Father Marie-Eugène writes: ‘However extraordinary sensible phenomena may be, they are so complex that, except for cases authenticated by the Church, it is at very least to waste one’s precious time and satisfy a vain curiosity to linger with them in the hope of viewing some manifestation of the supernatural, or even of determining their nature and the kind of testimony that they give. A few moments of supernatural recollection or of the prayer of quiet, an act of faith and an act of love, these give God to the soul more surely and more directly than do all the extraordinary sensible phenomena’(I am a daughter of the Church, page 354).
At the same time we should not, in an undiscerning way, dismiss all such extraordinary experiences of God. When these experiences are accompanied by a sincere commitment to the truth, and have about them a simplicity and harmony; when they produce in the soul true humility, reverence and peace, they may well be gifts from God, given for his own mysterious purposes. Father Marie-Eugène writes:
‘These favours usually have considerable influence in the development of the spiritual life of those who receive them and in the realisation of their mission. This was the case for Saint Teresa’(page 268).
‘Frequently, at the threshold of the narrow way in which he engages those he has chosen, God places an extraordinary favour which, like a beacon, show the entrance to it, lights up the way and its steep ascents, and already with its powerful shafts reveals its summit’(page 271).

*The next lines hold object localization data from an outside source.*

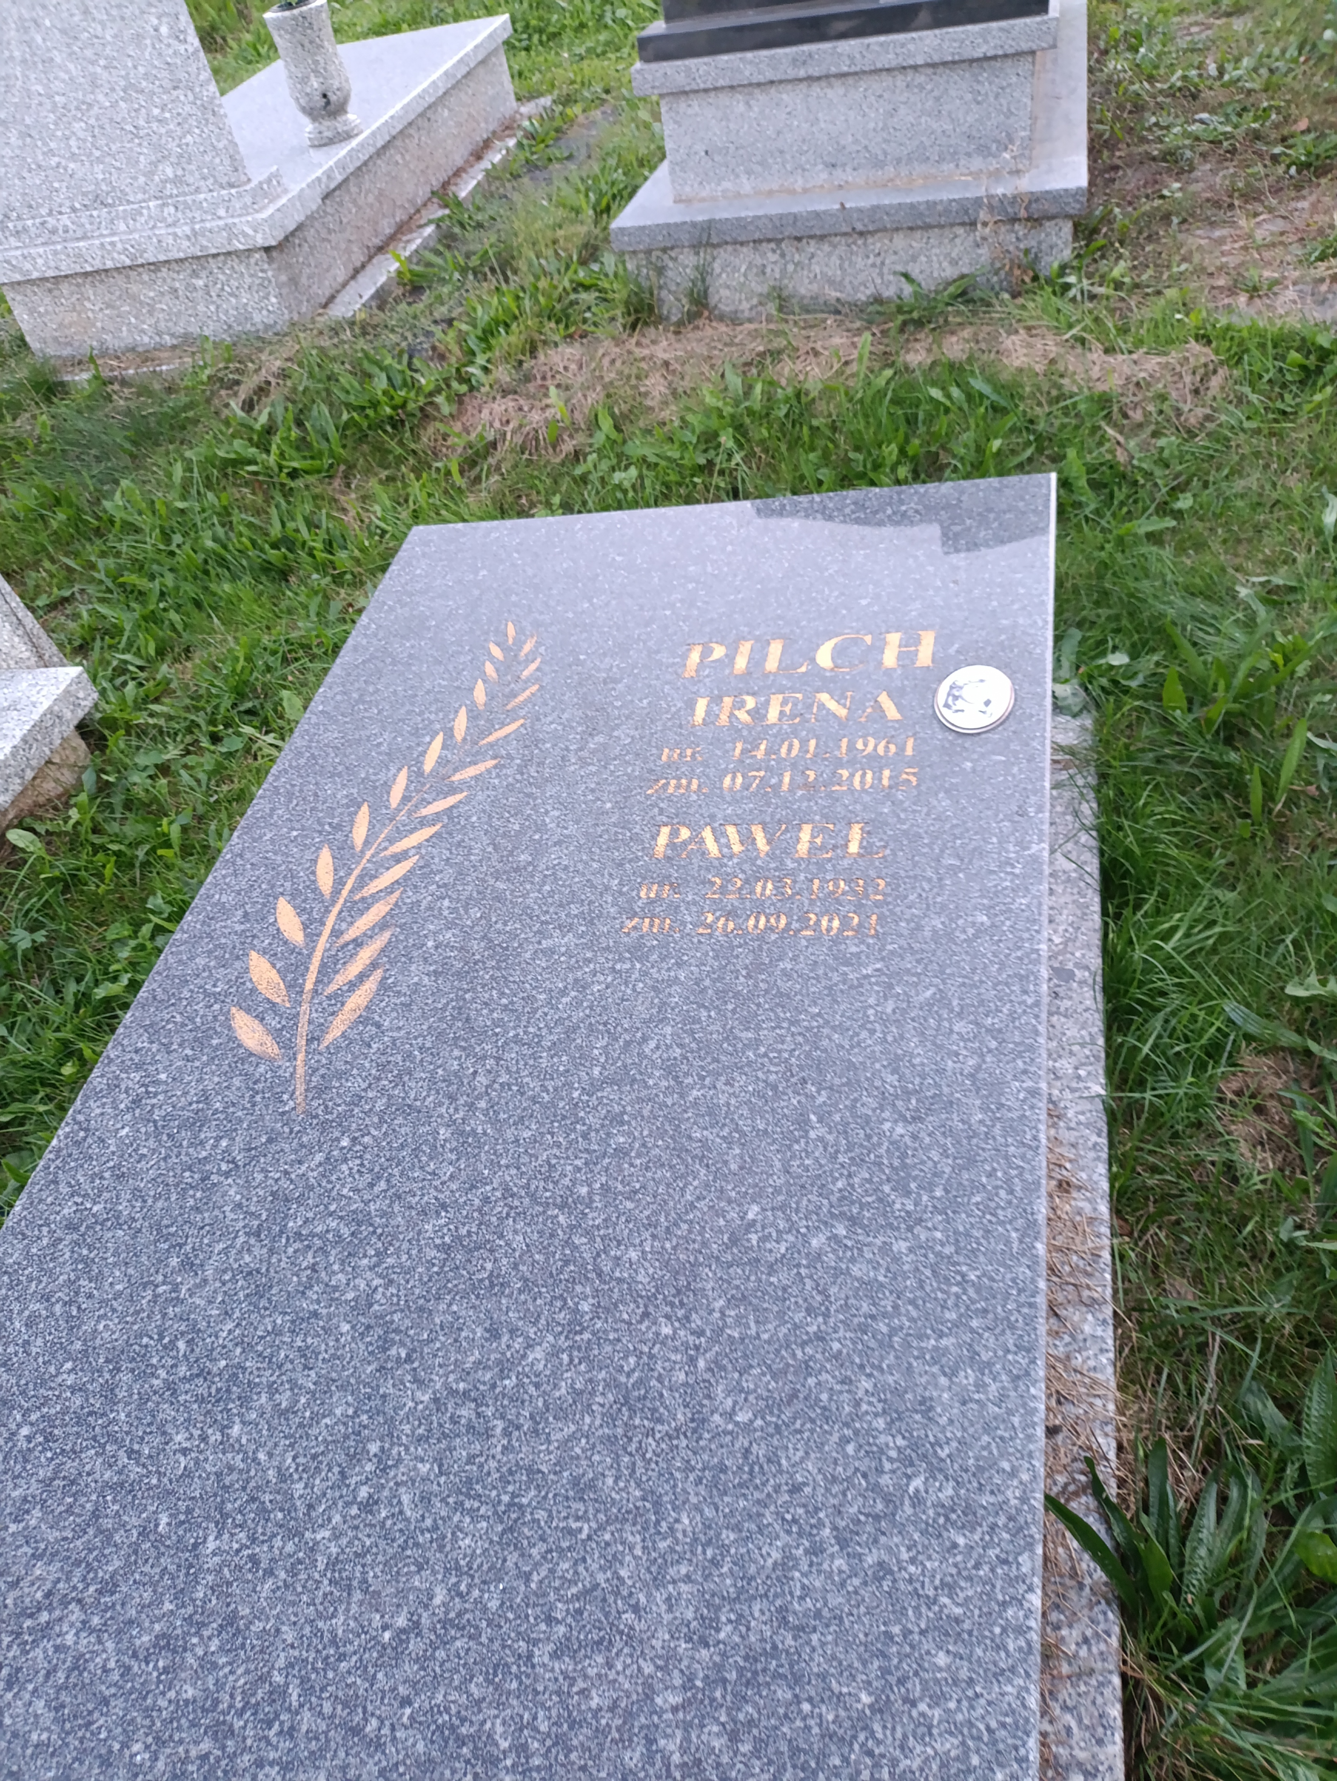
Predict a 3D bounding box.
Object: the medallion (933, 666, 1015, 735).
[{"bbox_3d":[0.347,-0.221,1.459,0.089,0.009,0.119,0,48,17],"label":"medallion"}]

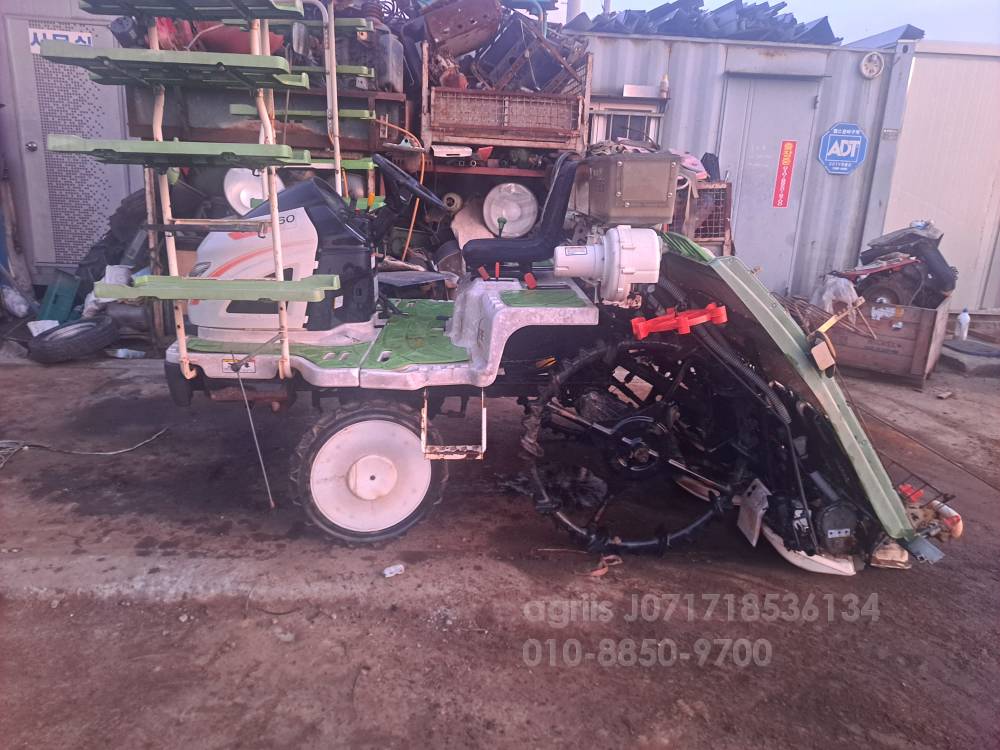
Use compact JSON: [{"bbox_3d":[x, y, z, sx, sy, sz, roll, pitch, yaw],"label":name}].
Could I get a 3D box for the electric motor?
[{"bbox_3d":[0.459,-0.476,3.083,0.420,0.310,0.300,2,16,-4],"label":"electric motor"}]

It may well be that there is, in some cases, an element of mental illness mixed in with experiences of special mystical graces. This may make discernment more difficult, but it does not mean that the mentally ill person is not being especially favoured by God. After all, we are speaking of a God who hears the cry of the distressed. As Father de Guibert writes:
‘We can very well believe that God particularly favours this soul, by reason of the immense difficulties and hard trials that it meets with in order to realise its ascent in love, in the midst of the obscurities and tempests of its cruel illness’(quoted, Marie-Eugène, page 365).
Touched by love, we would be wasting our time were we to just be on the look out for the next touch. While we long and wait, let us contemplate Jesus in his mysteries, not as we did when we thought things through in a logical fashion, but with simple faith-filled attention.
‘These mysteries will not be apprehended by the understanding: the soul will understand them in a more perfect way. First, the understanding will picture them to itself, and then they will be impressed upon the memory, so that the mere sight of the Lord on his knees in the garden, covered with that terrible sweat, will suffice us, not merely for an hour, but for many days. We consider with a simple regard who he is and how ungrateful we have been to one who has borne such pain for us. Then the will is aroused, not perhaps with deep emotion but with a desire to make some kind of a return for this great favour and to suffer something for one who has suffered so much himself’(Interior Castle, VI.7.11).
Finally, the following from Teresa: ‘The highest perfection consists not in interior favours or in great raptures or in visions or the spirit of prophecy, but in bringing our wills so closely into conformity with the will of God, that as soon as we realise that God wills something, we desire it ourselves with all our might, and take the bitter with the sweet, knowing that to be God’s will’(Foundations, 5.10).